TASK BRIEF
Put each line of text from the entries below into a Markdown table with two columns, Row for the row number and Line for the line itself, leaving out blank lines. Leave the pictures out of the table.

---

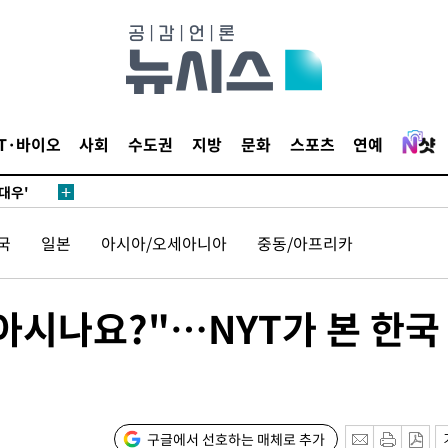
 차에 첫
'
(종합)
IT·바이오
사회
수도권
지방
문화
스포츠
연예
대우'
'온도차'
국
일본
아시아/오세아니아
중동/아프리카
 밝혀
발로 부상
 논의
시나요?"…NYT가 본 한국
되길"
시작'
승리…정청래
구글에서 선호하는 매체로 추가
청래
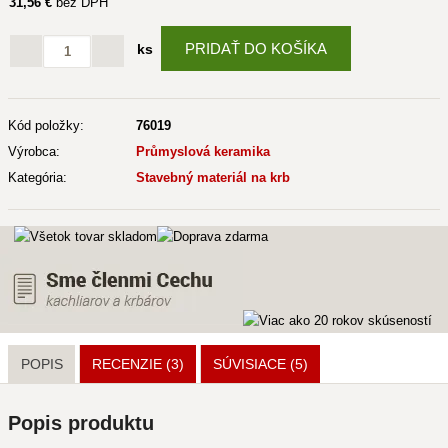
31
,56 €
bez DPH
PRIDAŤ DO KOŠÍKA
ks
Kód položky:
76019
Výrobca:
Průmyslová keramika
Kategória:
Stavebný materiál na krb
POPIS
RECENZIE (3)
SÚVISIACE
(5)
Popis produktu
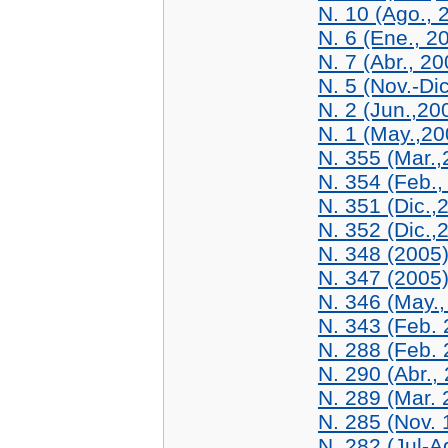
N. 10 (Ago., 
N. 6 (Ene., 2
N. 7 (Abr., 20
N. 5 (Nov.-Di
N. 2 (Jun.,20
N. 1 (May.,20
N. 355 (Mar.,
N. 354 (Feb.,
N. 351 (Dic.,
N. 352 (Dic.,
N. 348 (2005
N. 347 (2005
N. 346 (May.,
N. 343 (Feb. 
N. 288 (Feb. 
N. 290 (Abr.,
N. 289 (Mar. 
N. 285 (Nov. 
N. 282 (Jul-A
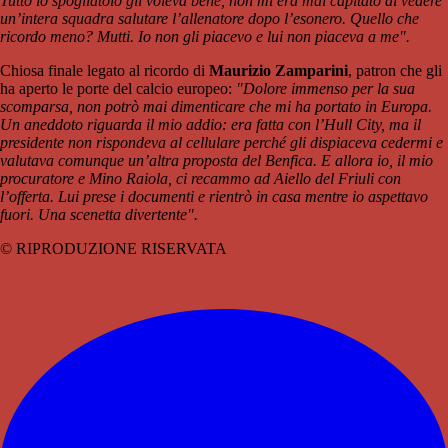
Tutto lo spogliatoio gli voleva bene, non mi era mai capitato di vedere
un’intera squadra salutare l’allenatore dopo l’esonero. Quello che
ricordo meno? Mutti. Io non gli piacevo e lui non piaceva a me".
Chiosa finale legato al ricordo di
Maurizio Zamparini
, patron che gli
ha aperto le porte del calcio europeo:
"Dolore immenso per la sua
scomparsa, non potrò mai dimenticare che mi ha portato in Europa.
Un aneddoto riguarda il mio addio: era fatta con l’Hull City, ma il
presidente non rispondeva al cellulare perché gli dispiaceva cedermi e
valutava comunque un’altra proposta del Benfica. E allora io, il mio
procuratore e Mino Raiola, ci recammo ad Aiello del Friuli con
l’offerta. Lui prese i documenti e rientrò in casa mentre io aspettavo
fuori. Una scenetta divertente".
© RIPRODUZIONE RISERVATA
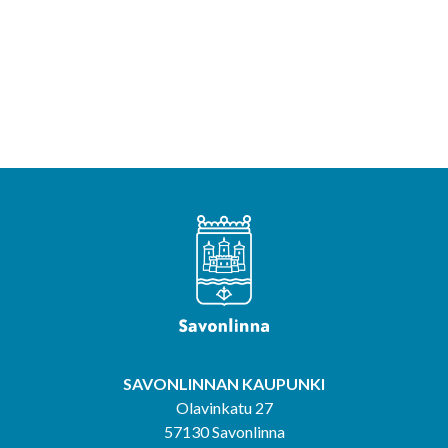
SAVONLINNAN KAUPUNKI
Olavinkatu 27
57130 Savonlinna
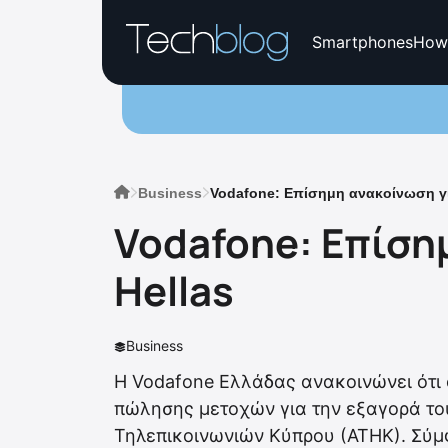
Smartphones
How
Business
Vodafone: Επίσημη ανακοίνωση για
Vodafone: Επίση
Hellas
Business
H Vodafone Ελλάδας ανακοινώνει ότ
πώλησης μετοχών για την εξαγορά του
Τηλεπικοινωνιών Κύπρου (ΑΤΗΚ). Σύμ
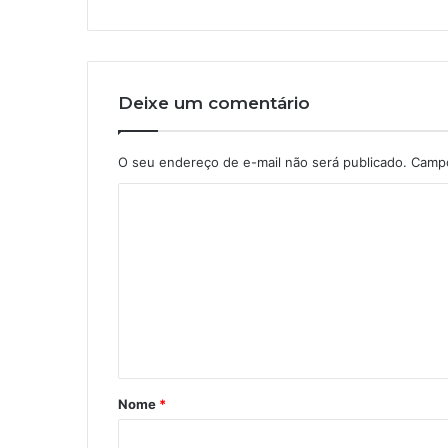
Deixe um comentário
O seu endereço de e-mail não será publicado.
Campo
C
o
m
e
n
t
á
Nome
*
r
i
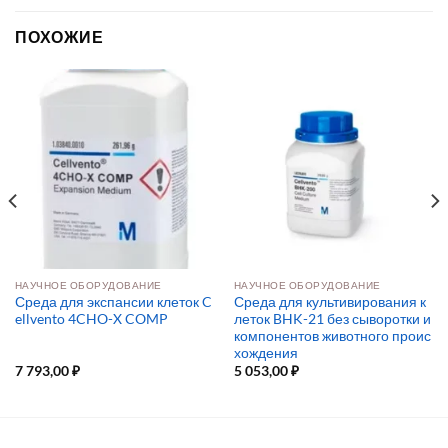
ПОХОЖИЕ
НАУЧНОЕ ОБОРУДОВАНИЕ
НАУЧНОЕ ОБОРУДОВАНИЕ
Среда для экспансии клеток C
Среда для культивирования к
ellvento 4CHO-X COMP
леток BHK-21 без сыворотки и
компонентов животного проис
хождения
7 793,00
₽
5 053,00
₽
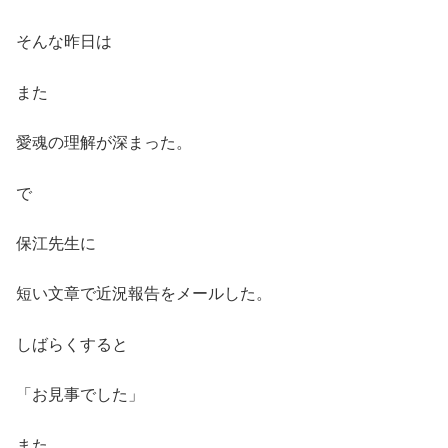
そんな昨日は
また
愛魂の理解が深まった。
で
保江先生に
短い文章で近況報告をメールした。
しばらくすると
「お見事でした」
また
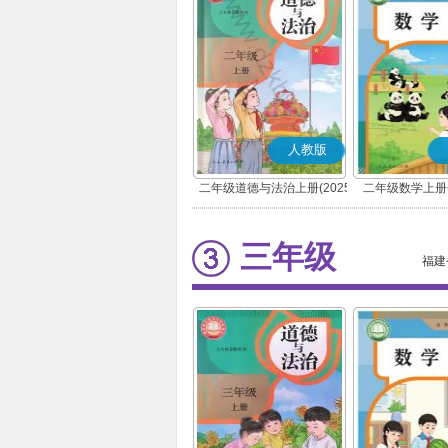
人教版
二年级道德与法治上册(2025
二年级数学上册(
秋版)(部编版)
三年级
福建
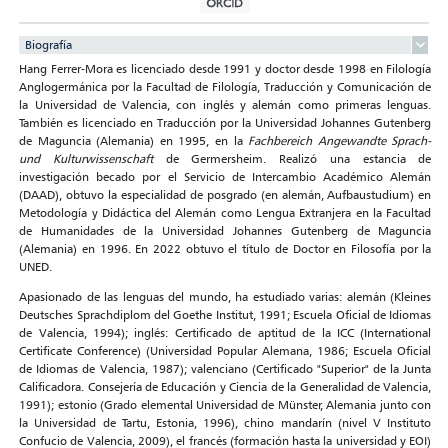
Biografía
Hang Ferrer-Mora es licenciado desde 1991 y doctor desde 1998 en Filología
Anglogermánica por la Facultad de Filología, Traducción y Comunicación de
la Universidad de Valencia, con inglés y alemán como primeras lenguas.
También es licenciado en Traducción por la Universidad Johannes Gutenberg
de Maguncia (Alemania) en 1995, en la
Fachbereich Angewandte Sprach-
und Kulturwissenschaft
de Germersheim. Realizó una estancia de
investigación becado por el Servicio de Intercambio Académico Alemán
(DAAD), obtuvo la especialidad de posgrado (en alemán, Aufbaustudium) en
Metodología y Didáctica del Alemán como Lengua Extranjera en la Facultad
de Humanidades de la Universidad Johannes Gutenberg de Maguncia
(Alemania) en 1996. En 2022 obtuvo el título de Doctor en Filosofía por la
UNED.
Apasionado de las lenguas del mundo, ha estudiado varias: alemán (Kleines
Deutsches Sprachdiplom del Goethe Institut, 1991; Escuela Oficial de Idiomas
de Valencia, 1994); inglés: Certificado de aptitud de la ICC (International
Certificate Conference) (Universidad Popular Alemana, 1986; Escuela Oficial
de Idiomas de Valencia, 1987); valenciano (Certificado "Superior" de la Junta
Calificadora. Consejería de Educación y Ciencia de la Generalidad de Valencia,
1991); estonio (Grado elemental Universidad de Münster, Alemania junto con
la Universidad de Tartu, Estonia, 1996), chino mandarín (nivel V Instituto
Confucio de Valencia, 2009), el francés (formación hasta la universidad y EOI)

---

SOLUTION TO THIS PROBLEM
| Row | Line |
|---|---|
| 1 |  차에 첫 |
| 2 | ' |
| 3 | (종합) |
| 4 | IT·바이오 |
| 5 | 사회 |
| 6 | 수도권 |
| 7 | 지방 |
| 8 | 문화 |
| 9 | 스포츠 |
| 10 | 연예 |
| 11 | 대우' |
| 12 | '온도차' |
| 13 | 국 |
| 14 | 일본 |
| 15 | 아시아/오세아니아 |
| 16 | 중동/아프리카 |
| 17 |  밝혀 |
| 18 | 발로 부상 |
| 19 |  논의 |
| 20 | 시나요?"…NYT가 본 한국 |
| 21 | 되길" |
| 22 | 시작' |
| 23 | 승리…정청래 |
| 24 | 구글에서 선호하는 매체로 추가 |
| 25 | 청래 |
| 26 | 31 |
| 27 | ,56 € |
| 28 | bez DPH |
| 29 | PRIDAŤ DO KOŠÍKA |
| 30 | ks |
| 31 | Kód položky: |
| 32 | 76019 |
| 33 | Výrobca: |
| 34 | Průmyslová keramika |
| 35 | Kategória: |
| 36 | Stavebný materiál na krb |
| 37 | POPIS |
| 38 | RECENZIE (3) |
| 39 | SÚVISIACE |
| 40 | (5) |
| 41 | Popis produktu |
| 42 | N. 10 (Ago.,  |
| 43 | N. 6 (Ene., 2 |
| 44 | N. 7 (Abr., 20 |
| 45 | N. 5 (Nov.-Di |
| 46 | N. 2 (Jun.,20 |
| 47 | N. 1 (May.,20 |
| 48 | N. 355 (Mar., |
| 49 | N. 354 (Feb., |
| 50 | N. 351 (Dic., |
| 51 | N. 352 (Dic., |
| 52 | N. 348 (2005 |
| 53 | N. 347 (2005 |
| 54 | N. 346 (May., |
| 55 | N. 343 (Feb.  |
| 56 | N. 288 (Feb.  |
| 57 | N. 290 (Abr., |
| 58 | N. 289 (Mar.  |
| 59 | N. 285 (Nov.  |
| 60 | N. 282 (Jul-A |
| 61 | Tutto lo spogliatoio gli voleva bene, non mi era mai capitato di vedere |
| 62 | un’intera squadra salutare l’allenatore dopo l’esonero. Quello che |
| 63 | ricordo meno? Mutti. Io non gli piacevo e lui non piaceva a me". |
| 64 | Chiosa finale legato al ricordo di |
| 65 | Maurizio Zamparini |
| 66 | , patron che gli |
| 67 | ha aperto le porte del calcio europeo: |
| 68 | "Dolore immenso per la sua |
| 69 | scomparsa, non potrò mai dimenticare che mi ha portato in Europa. |
| 70 | Un aneddoto riguarda il mio addio: era fatta con l’Hull City, ma il |
| 71 | presidente non rispondeva al cellulare perché gli dispiaceva cedermi e |
| 72 | valutava comunque un’altra proposta del Benfica. E allora io, il mio |
| 73 | procuratore e Mino Raiola, ci recammo ad Aiello del Friuli con |
| 74 | l’offerta. Lui prese i documenti e rientrò in casa mentre io aspettavo |
| 75 | fuori. Una scenetta divertente". |
| 76 | © RIPRODUZIONE RISERVATA |
| 77 | SAVONLINNAN KAUPUNKI |
| 78 | Olavinkatu 27 |
| 79 | 57130 Savonlinna |
| 80 | Smartphones |
| 81 | How |
| 82 | Business |
| 83 | Vodafone: Επίσημη ανακοίνωση για |
| 84 | Vodafone: Επίση |
| 85 | Hellas |
| 86 | Business |
| 87 | H Vodafone Ελλάδας ανακοινώνει ότ |
| 88 | πώλησης μετοχών για την εξαγορά του |
| 89 | Τηλεπικοινωνιών Κύπρου (ΑΤΗΚ). Σύμ |
| 90 | Deixe um comentário |
| 91 | O seu endereço de e-mail não será publicado. |
| 92 | Campo |
| 93 | C |
| 94 | o |
| 95 | m |
| 96 | e |
| 97 | n |
| 98 | t |
| 99 | á |
| 100 | Nome |
| 101 | * |
| 102 | r |
| 103 | i |
| 104 | ПОХОЖИЕ |
| 105 | НАУЧНОЕ ОБОРУДОВАНИЕ |
| 106 | НАУЧНОЕ ОБОРУДОВАНИЕ |
| 107 | Среда для экспансии клеток C |
| 108 | Среда для культивирования к |
| 109 | ellvento 4CHO-X COMP |
| 110 | леток BHK-21 без сыворотки и |
| 111 | компонентов животного проис |
| 112 | хождения |
| 113 | 7 793,00 |
| 114 | ₽ |
| 115 | 5 053,00 |
| 116 | ₽ |
| 117 | そんな昨日は |
| 118 | また |
| 119 | 愛魂の理解が深まった。 |
| 120 | で |
| 121 | 保江先生に |
| 122 | 短い文章で近況報告をメールした。 |
| 123 | しばらくすると |
| 124 | 「お見事でした」 |
| 125 | また |
| 126 | 人教版 |
| 127 | 二年级道德与法治上册(2025 |
| 128 | 二年级数学上册( |
| 129 | 秋版)(部编版) |
| 130 | 三年级 |
| 131 | 福建 |
| 132 | Biografía |
| 133 | Hang Ferrer-Mora es licenciado desde 1991 y doctor desde 1998 en Filología |
| 134 | Anglogermánica por la Facultad de Filología, Traducción y Comunicación de |
| 135 | la Universidad de Valencia, con inglés y alemán como primeras lenguas. |
| 136 | También es licenciado en Traducción por la Universidad Johannes Gutenberg |
| 137 | de Maguncia (Alemania) en 1995, en la |
| 138 | Fachbereich Angewandte Sprach- |
| 139 | und Kulturwissenschaft |
| 140 | de Germersheim. Realizó una estancia de |
| 141 | investigación becado por el Servicio de Intercambio Académico Alemán |
| 142 | (DAAD), obtuvo la especialidad de posgrado (en alemán, Aufbaustudium) en |
| 143 | Metodología y Didáctica del Alemán como Lengua Extranjera en la Facultad |
| 144 | de Humanidades de la Universidad Johannes Gutenberg de Maguncia |
| 145 | (Alemania) en 1996. En 2022 obtuvo el título de Doctor en Filosofía por la |
| 146 | UNED. |
| 147 | Apasionado de las lenguas del mundo, ha estudiado varias: alemán (Kleines |
| 148 | Deutsches Sprachdiplom del Goethe Institut, 1991; Escuela Oficial de Idiomas |
| 149 | de Valencia, 1994); inglés: Certificado de aptitud de la ICC (International |
| 150 | Certificate Conference) (Universidad Popular Alemana, 1986; Escuela Oficial |
| 151 | de Idiomas de Valencia, 1987); valenciano (Certificado "Superior" de la Junta |
| 152 | Calificadora. Consejería de Educación y Ciencia de la Generalidad de Valencia, |
| 153 | 1991); estonio (Grado elemental Universidad de Münster, Alemania junto con |
| 154 | la Universidad de Tartu, Estonia, 1996), chino mandarín (nivel V Instituto |
| 155 | Confucio de Valencia, 2009), el francés (formación hasta la universidad y EOI) |